We were talking market volatility yesterday on our show "Street Signs" (CNBC, 2 p.m. ET) and trader Joe Saluzzi of Themis Trading said almost matter-of-factly, "The markets are broken."
He's right, and I'll take it one step further: Until further notice, investing the old fashioned way is dead—maybe forever. Yes, maybe this time it really IS different.
Sure, you can still go out and buy growth and value stocks that, based on solid analysis, will go higher. But anybody who says the same research rigor of 10 years ago will produce the same results with the same relative ease (not that it was ever easy) is either living in a fantasyland or denial.

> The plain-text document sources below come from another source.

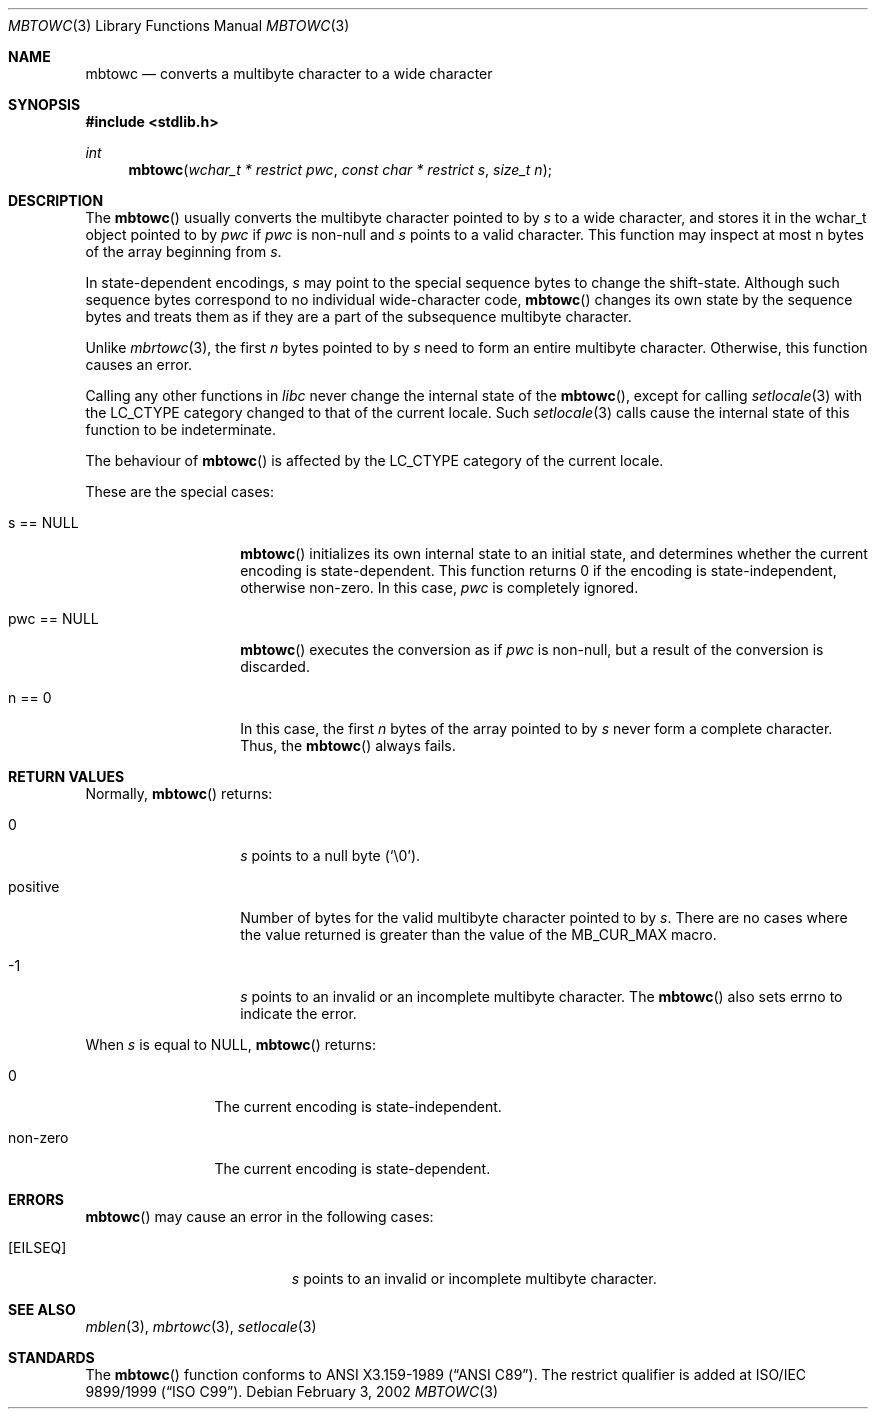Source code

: .\" $OpenBSD$
.\" $NetBSD: mbtowc.3,v 1.5 2003/09/08 17:54:31 wiz Exp $
.\"
.\" Copyright (c)2002 Citrus Project,
.\" All rights reserved.
.\"
.\" Redistribution and use in source and binary forms, with or without
.\" modification, are permitted provided that the following conditions
.\" are met:
.\" 1. Redistributions of source code must retain the above copyright
.\"    notice, this list of conditions and the following disclaimer.
.\" 2. Redistributions in binary form must reproduce the above copyright
.\"    notice, this list of conditions and the following disclaimer in the
.\"    documentation and/or other materials provided with the distribution.
.\"
.\" THIS SOFTWARE IS PROVIDED BY THE AUTHOR AND CONTRIBUTORS ``AS IS'' AND
.\" ANY EXPRESS OR IMPLIED WARRANTIES, INCLUDING, BUT NOT LIMITED TO, THE
.\" IMPLIED WARRANTIES OF MERCHANTABILITY AND FITNESS FOR A PARTICULAR PURPOSE
.\" ARE DISCLAIMED.  IN NO EVENT SHALL THE AUTHOR OR CONTRIBUTORS BE LIABLE
.\" FOR ANY DIRECT, INDIRECT, INCIDENTAL, SPECIAL, EXEMPLARY, OR CONSEQUENTIAL
.\" DAMAGES (INCLUDING, BUT NOT LIMITED TO, PROCUREMENT OF SUBSTITUTE GOODS
.\" OR SERVICES; LOSS OF USE, DATA, OR PROFITS; OR BUSINESS INTERRUPTION)
.\" HOWEVER CAUSED AND ON ANY THEORY OF LIABILITY, WHETHER IN CONTRACT, STRICT
.\" LIABILITY, OR TORT (INCLUDING NEGLIGENCE OR OTHERWISE) ARISING IN ANY WAY
.\" OUT OF THE USE OF THIS SOFTWARE, EVEN IF ADVISED OF THE POSSIBILITY OF
.\" SUCH DAMAGE.
.\"
.Dd February 3, 2002
.Dt MBTOWC 3
.Os
.\" ----------------------------------------------------------------------
.Sh NAME
.Nm mbtowc
.Nd converts a multibyte character to a wide character
.\" ----------------------------------------------------------------------
.Sh SYNOPSIS
.Fd #include <stdlib.h>
.Ft int
.Fn mbtowc "wchar_t * restrict pwc" "const char * restrict s" "size_t n"
.Sh DESCRIPTION
The
.Fn mbtowc
usually converts the multibyte character pointed to by
.Fa s
to a wide character, and stores it in the wchar_t object pointed to by
.Fa pwc
if
.Fa pwc
is non-null and
.Fa s
points to a valid character.
This function may inspect at most n bytes of the array beginning from
.Fa s .
.Pp
In state-dependent encodings,
.Fa s
may point to the special sequence bytes to change the shift-state.
Although such sequence bytes correspond to no individual
wide-character code,
.Fn mbtowc
changes its own state by the sequence bytes and treats them
as if they are a part of the subsequence multibyte character.
.Pp
Unlike
.Xr mbrtowc 3 ,
the first
.Fa n
bytes pointed to by
.Fa s
need to form an entire multibyte character.
Otherwise, this function causes an error.
.Pp
Calling any other functions in
.Em libc
never change the internal
state of the
.Fn mbtowc ,
except for calling
.Xr setlocale 3
with the
.Dv LC_CTYPE
category changed to that of the current locale.
Such
.Xr setlocale 3
calls cause the internal state of this function to be indeterminate.
.Pp
The behaviour of
.Fn mbtowc
is affected by the
.Dv LC_CTYPE
category of the current locale.
.Pp
These are the special cases:
.Bl -tag -width 012345678901
.It s == NULL
.Fn mbtowc
initializes its own internal state to an initial state, and
determines whether the current encoding is state-dependent.
This function returns 0 if the encoding is state-independent,
otherwise non-zero.
In this case,
.Fa pwc
is completely ignored.
.It pwc == NULL
.Fn mbtowc
executes the conversion as if
.Fa pwc
is non-null, but a result of the conversion is discarded.
.It n == 0
In this case,
the first
.Fa n
bytes of the array pointed to by
.Fa s
never form a complete character.
Thus, the
.Fn mbtowc
always fails.
.El
.\" ----------------------------------------------------------------------
.Sh RETURN VALUES
Normally,
.Fn mbtowc
returns:
.Bl -tag -width 012345678901
.It 0
.Fa s
points to a null byte
.Pq Sq \e0 .
.It positive
Number of bytes for the valid multibyte character pointed to by
.Fa s .
There are no cases where the value returned is greater than
the value of the
.Dv MB_CUR_MAX
macro.
.It -1
.Fa s
points to an invalid or an incomplete multibyte character.
The
.Fn mbtowc
also sets errno to indicate the error.
.El
.Pp
When
.Fa s
is equal to NULL,
.Fn mbtowc
returns:
.Bl -tag -width 0123456789
.It 0
The current encoding is state-independent.
.It non-zero
The current encoding is state-dependent.
.El
.\" ----------------------------------------------------------------------
.Sh ERRORS
.Fn mbtowc
may cause an error in the following cases:
.Bl -tag -width Er
.It Bq Er EILSEQ
.Fa s
points to an invalid or incomplete multibyte character.
.El
.\" ----------------------------------------------------------------------
.Sh SEE ALSO
.Xr mblen 3 ,
.Xr mbrtowc 3 ,
.Xr setlocale 3
.\" ----------------------------------------------------------------------
.Sh STANDARDS
The
.Fn mbtowc
function conforms to
.St -ansiC .
The restrict qualifier is added at
.\" .St -isoC99 .
ISO/IEC 9899/1999
.Pq Dq ISO C99 .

I've been a business journalist for the better part of 37 years and, exclusively, a stocks columnist/reporter/commentator for 23. Here’s what I know—and I’m not just saying this because what I do (trying to get an edge) is harder than it has ever been: Even the smartest of the smart are having a hard time figuring it out. All you need to do is go to the latest hedge fund loss data for THAT reality check.
Risk on, risk off—whatever that means; call it what you want, but like it or not: It’s almost exclusively a trader’s market. Better yet, a DAY trader’s market.
The reasons—none of which can be quantified with entirely provable hard data, but all of which would appear to be having an undeniably sustained (make that secular) and profound effect:
1)A fixation on the macro. The ultimate unpredictable fool’s game of gamble. This, unfortunately, is the unavoidable result of an artificially inflated economy gone wild. Until things settle out into the new normal—and NOBODY really knows when that will be—the market’s daily moves will tied to the whim of the latest hand-wringing over the European financial crisis, the worldwide economy or, more likely, the latest guessing game on what all the kings horses and all the kings men (otherwise known as the central bankers) will try next to try to fix things.
2) The Internet. Yes, this great disrupter of almost all businesses and industries has also upended investing and Wall Street. Information that once was valued, and helped create inefficiencies, is now generally little more than a commodity. (In the old days of the early 1990s, before I knew him, Jim Cramer used to have his Morgan Stanley broker fax my proprietary column from the San Francisco Chronicle to him in New York—so he’d have my stuff before his competitors.) And thanks to Twitter and social media, the minutia of data and information is disseminated, for better or worse, without filters and faster than any form of traditional media. Free research, some of it exceptional, is EVERYWHERE. You just don’t always know who is writing it, how accurate it is or the writer’s bias—but, sadly, that doesn’t really seem to matter.
3) High-frequency trading. Old school investors blame HFT for everything but world hunger. It’s unclear whether the blame is justified, but this much we know: The speed of trading appears to be based on computer algorithms that trigger trades based on words and/or events and/or technical patterns and/or all of the above. The result is wild volatility that didn’t exist a generation ago. (Hint: When you don’t know why the markets did what they just did, blame it on the algos.)
4) Last but not least: ETFs, or exchange-traded funds, which started as a sound idea but, with Wall Street being Wall Street, have all but turned into a monster. As I noted in a post here last week even the biggest operator of ETFs, BlackRock, is concerned about the direction some ETFs have taken—becoming too complex and confusing, with so-called double- and triple-leveraged ETFs leading the charge. (Imagine what happens when high-frequency traders used levered ETFs, but I digress…)
With most ETFs mindlessly mirroring various indexes of everything from the S&P 500 to the illiquid stocks of makers of lithium batteries, THEY have become the market. (Stats showing that the market has never been more correlated to itself—another way of saying everybody is trading in and out of the same things at the same time—have never been higher.)
More telling, perhaps—as charts created by a friend who runs the investment arm of a large foundation show—while the number of listed stocks in the U.S. is falling, the number of listed ETFs is rising.
Bottom line: Seasoned investors say this, too, shall pass. That the winners, they say, will be the true stock pickers, who they believe will be the last guy standing on the other side of the market’s new inefficiency.
Only trouble is: They’ve been saying that for a few years now.
Maybe I’m wrong. Maybe the market isn’t broken, maybe it’s just evolved to the next level and we’ll just have to live with it.